> [Exercise directions]: Search the data for the string "none" and copy each line in which it appears.

> [Input data]:
- - -

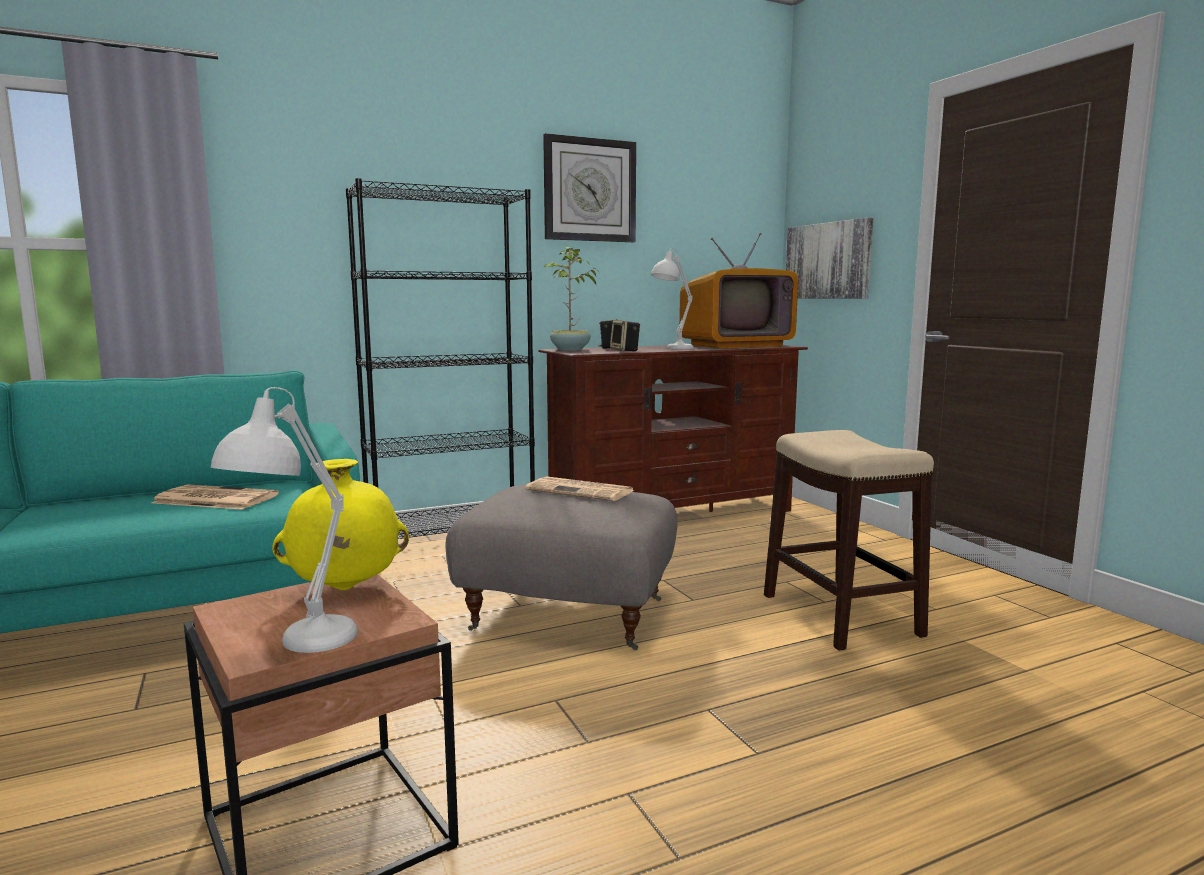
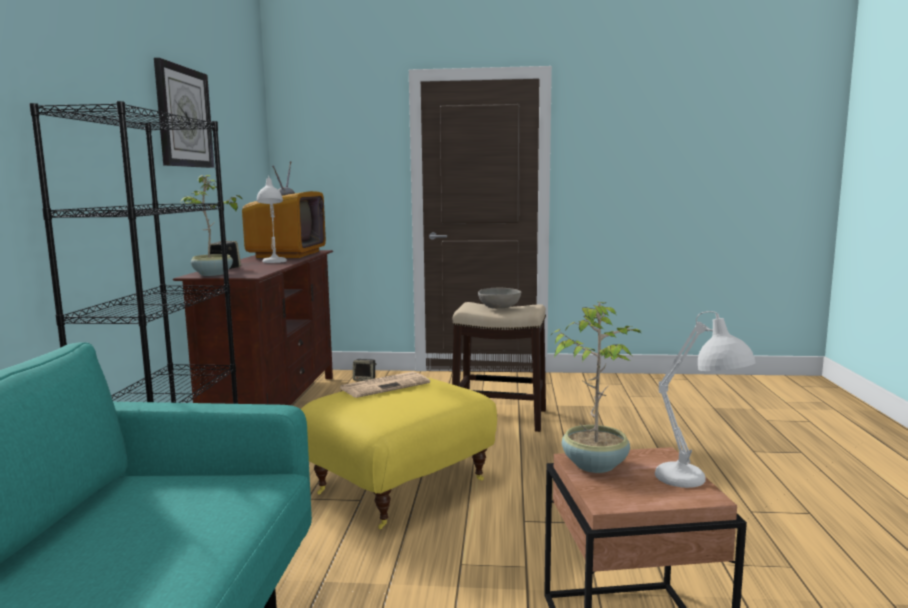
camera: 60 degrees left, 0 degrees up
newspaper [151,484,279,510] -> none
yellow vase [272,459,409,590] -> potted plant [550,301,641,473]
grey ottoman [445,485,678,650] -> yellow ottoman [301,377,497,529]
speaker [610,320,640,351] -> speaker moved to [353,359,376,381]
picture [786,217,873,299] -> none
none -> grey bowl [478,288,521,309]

- - -

> [Finished exercise]:
newspaper [151,484,279,510] -> none
picture [786,217,873,299] -> none
none -> grey bowl [478,288,521,309]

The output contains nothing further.